> _Task to carry out_:
Below are entries. Copy exactly the lines running from the line that holds "hfov_deg: 22.0" to the line that holds "exposure_s: 1/40", with both ends included.

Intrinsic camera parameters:

^^^^^^^^

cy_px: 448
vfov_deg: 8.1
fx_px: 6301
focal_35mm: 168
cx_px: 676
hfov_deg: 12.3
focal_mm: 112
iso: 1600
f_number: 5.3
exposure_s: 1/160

^^^^^^^^

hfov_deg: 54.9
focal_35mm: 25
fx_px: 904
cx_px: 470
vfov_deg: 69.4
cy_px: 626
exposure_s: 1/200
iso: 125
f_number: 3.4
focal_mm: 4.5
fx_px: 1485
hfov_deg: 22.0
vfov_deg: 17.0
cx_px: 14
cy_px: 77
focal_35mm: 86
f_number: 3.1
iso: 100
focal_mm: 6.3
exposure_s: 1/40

^^^^^^^^

> _Worked solution_:
hfov_deg: 22.0
vfov_deg: 17.0
cx_px: 14
cy_px: 77
focal_35mm: 86
f_number: 3.1
iso: 100
focal_mm: 6.3
exposure_s: 1/40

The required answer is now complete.